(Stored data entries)
Segment Open
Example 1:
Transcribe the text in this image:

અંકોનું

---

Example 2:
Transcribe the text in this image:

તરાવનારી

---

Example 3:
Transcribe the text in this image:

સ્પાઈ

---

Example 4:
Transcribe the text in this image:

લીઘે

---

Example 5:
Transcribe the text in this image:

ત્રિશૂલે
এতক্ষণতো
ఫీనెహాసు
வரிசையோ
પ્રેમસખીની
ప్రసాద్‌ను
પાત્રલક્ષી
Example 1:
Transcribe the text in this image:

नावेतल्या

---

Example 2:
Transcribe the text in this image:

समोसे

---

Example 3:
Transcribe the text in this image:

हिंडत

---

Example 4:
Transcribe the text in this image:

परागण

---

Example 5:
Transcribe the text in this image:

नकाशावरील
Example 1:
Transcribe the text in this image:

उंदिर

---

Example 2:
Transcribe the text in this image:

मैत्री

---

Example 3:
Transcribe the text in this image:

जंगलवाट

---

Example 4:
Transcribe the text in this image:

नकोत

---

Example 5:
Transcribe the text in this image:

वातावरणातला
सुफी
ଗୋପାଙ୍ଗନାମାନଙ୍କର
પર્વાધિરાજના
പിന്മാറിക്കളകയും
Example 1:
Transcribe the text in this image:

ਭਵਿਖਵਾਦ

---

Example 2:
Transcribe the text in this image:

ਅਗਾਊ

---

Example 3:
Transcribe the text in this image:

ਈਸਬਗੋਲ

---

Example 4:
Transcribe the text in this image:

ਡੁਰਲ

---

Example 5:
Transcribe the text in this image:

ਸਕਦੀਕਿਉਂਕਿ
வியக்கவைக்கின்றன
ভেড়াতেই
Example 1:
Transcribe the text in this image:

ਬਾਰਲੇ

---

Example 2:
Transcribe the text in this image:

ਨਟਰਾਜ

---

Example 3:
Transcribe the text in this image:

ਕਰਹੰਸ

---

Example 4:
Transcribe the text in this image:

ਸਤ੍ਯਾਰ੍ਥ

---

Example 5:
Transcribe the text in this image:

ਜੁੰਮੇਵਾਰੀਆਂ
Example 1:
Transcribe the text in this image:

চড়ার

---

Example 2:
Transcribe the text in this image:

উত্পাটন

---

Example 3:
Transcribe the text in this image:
Segment Closed
EXERCISE INSTRUCTIONS >> Write an exact transcription of every entry above.

TASK RESULT >>
Example 1:
Transcribe the text in this image:

અંકોનું

---

Example 2:
Transcribe the text in this image:

તરાવનારી

---

Example 3:
Transcribe the text in this image:

સ્પાઈ

---

Example 4:
Transcribe the text in this image:

લીઘે

---

Example 5:
Transcribe the text in this image:

ત્રિશૂલે
এতক্ষণতো
ఫీనెహాసు
வரிசையோ
પ્રેમસખીની
ప్రసాద్‌ను
પાત્રલક્ષી
Example 1:
Transcribe the text in this image:

नावेतल्या

---

Example 2:
Transcribe the text in this image:

समोसे

---

Example 3:
Transcribe the text in this image:

हिंडत

---

Example 4:
Transcribe the text in this image:

परागण

---

Example 5:
Transcribe the text in this image:

नकाशावरील
Example 1:
Transcribe the text in this image:

उंदिर

---

Example 2:
Transcribe the text in this image:

मैत्री

---

Example 3:
Transcribe the text in this image:

जंगलवाट

---

Example 4:
Transcribe the text in this image:

नकोत

---

Example 5:
Transcribe the text in this image:

वातावरणातला
सुफी
ଗୋପାଙ୍ଗନାମାନଙ୍କର
પર્વાધિરાજના
പിന്മാറിക്കളകയും
Example 1:
Transcribe the text in this image:

ਭਵਿਖਵਾਦ

---

Example 2:
Transcribe the text in this image:

ਅਗਾਊ

---

Example 3:
Transcribe the text in this image:

ਈਸਬਗੋਲ

---

Example 4:
Transcribe the text in this image:

ਡੁਰਲ

---

Example 5:
Transcribe the text in this image:

ਸਕਦੀਕਿਉਂਕਿ
வியக்கவைக்கின்றன
ভেড়াতেই
Example 1:
Transcribe the text in this image:

ਬਾਰਲੇ

---

Example 2:
Transcribe the text in this image:

ਨਟਰਾਜ

---

Example 3:
Transcribe the text in this image:

ਕਰਹੰਸ

---

Example 4:
Transcribe the text in this image:

ਸਤ੍ਯਾਰ੍ਥ

---

Example 5:
Transcribe the text in this image:

ਜੁੰਮੇਵਾਰੀਆਂ
Example 1:
Transcribe the text in this image:

চড়ার

---

Example 2:
Transcribe the text in this image:

উত্পাটন

---

Example 3:
Transcribe the text in this image:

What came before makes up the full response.